China, Tibet, Xinjiang, and Mongolia:  Changing Landscapes

Mongolia, wedged between giants China and Russia, has escaped the hands of communism and now struggles in its independence not to fall under the shadow of either giant.  Land of the mighty Chingis “Genghis” Khan, Mongolia’s landscapes tease the soul with their rich mountains, steppes, grasslands, and Gobi desert sands.  From reindeer people to nomadic herders and from eagle hunters to Naadam Festival sumo wrestlers, Mongolia’s magnificent culture and landscape is one to be reckoned with.  China, emerging onto the global scene, dances with both its “celestial kingdom” past and its disintegrating communist present.  China’s beauty and cultural traditions paint unforgettable memories in the vastness of varied landscapes, from rice fields to precariously perched mountaintop monasteries and from bustling cities to quaint but impoverished countryside villages.  Buddhist Tibet and Muslim Xinjiang (East Turkestan) find themselves under China’s grip, each region sporting a rich legacy of its own.  Tibetan and Xinjiangian inheritances are deeply rooted in ethnic and religious influences that were also shaped by the landscapes on which the traditions evolved.  This greatly revised exploration of Asia is grounded in photographic presentations of colorful vistas and vibrant people, supported by an overview of the politico-economic issues that keep each region on center stage.
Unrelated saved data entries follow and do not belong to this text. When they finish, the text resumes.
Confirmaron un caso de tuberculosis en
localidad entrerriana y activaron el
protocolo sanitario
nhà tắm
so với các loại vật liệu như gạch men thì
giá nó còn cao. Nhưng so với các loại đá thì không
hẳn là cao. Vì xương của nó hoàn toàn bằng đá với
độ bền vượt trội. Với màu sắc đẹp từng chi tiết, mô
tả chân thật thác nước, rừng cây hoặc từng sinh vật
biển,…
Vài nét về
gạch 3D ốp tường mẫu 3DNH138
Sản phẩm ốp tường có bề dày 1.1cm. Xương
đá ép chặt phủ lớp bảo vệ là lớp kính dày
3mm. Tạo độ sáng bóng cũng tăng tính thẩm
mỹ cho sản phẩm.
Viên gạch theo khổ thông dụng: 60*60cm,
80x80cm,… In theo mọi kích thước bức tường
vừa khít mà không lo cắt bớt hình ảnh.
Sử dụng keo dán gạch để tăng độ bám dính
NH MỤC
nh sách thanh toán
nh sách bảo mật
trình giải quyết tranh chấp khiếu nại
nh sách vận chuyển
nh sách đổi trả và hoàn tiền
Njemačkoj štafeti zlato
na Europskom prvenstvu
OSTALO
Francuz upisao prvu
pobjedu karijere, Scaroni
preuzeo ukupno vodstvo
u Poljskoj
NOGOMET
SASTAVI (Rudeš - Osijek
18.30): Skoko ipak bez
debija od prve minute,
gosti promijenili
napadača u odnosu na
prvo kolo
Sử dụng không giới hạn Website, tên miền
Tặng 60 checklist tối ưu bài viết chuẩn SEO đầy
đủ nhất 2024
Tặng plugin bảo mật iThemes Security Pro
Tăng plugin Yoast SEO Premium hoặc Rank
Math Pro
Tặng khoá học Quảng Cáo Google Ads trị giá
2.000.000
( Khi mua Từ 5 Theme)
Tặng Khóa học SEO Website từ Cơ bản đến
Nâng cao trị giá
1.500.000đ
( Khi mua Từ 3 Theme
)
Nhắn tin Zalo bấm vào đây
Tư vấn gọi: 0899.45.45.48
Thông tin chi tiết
Food Crisis:  Myth and Reality of the Global Buffet
With a coffee shop on every corner, how can there be a global Coffee Crisis?  And what about corn, a long-time staple…is it being grown for food or gas tanks?  Are our global food supplies really at risk, especially in the face of rising consumption in India and China?   Agriculture is now as much a part of the global commodity chain as blue jeans are, and with that come both crisis and opportunity.  As fuel and food costs soar, people worldwide feel the pinch.  What is myth, what is reality, and what is creative thinking?   We’ll walk the buffet line, studying what is in front of us and what is missing, looking more deeply into today’s issues, from farm subsidies to cyborg chickens with contact lenses and from “super plants” to mass suicides of Indian farmers.

The Silk Road:  Yesteryear’s Amazon.com

Powered by camel caravan, The Silk Road spurred one of the greatest trade and cultural exchanges in human history.  Spanning 5,000 miles through desert and mountains, the Silk Road connected and shaped living histories from the Mediterranean to eastern China, carrying Islam far into the heartland of Buddhist Asia and creating a rich mosaic of cultural interplay.  Given China’s headlines today about wrestling with Tibet, what beyond oil is pulsing in China’s northwestern deserts and mountains as China faces a Silk Road legacy in its largest province, one that is predominantly Muslim and culturally more akin to Central Asia than China?  And what stirs in Central Asia itself, recently freed from the Soviet grip?  Today’s new Silk Road is alive and thriving as culture, religion, and economics dance in exciting and precarious ways.  Much of this presentation will be based on the presenter’s recent journey along the eastern half of the Silk Road.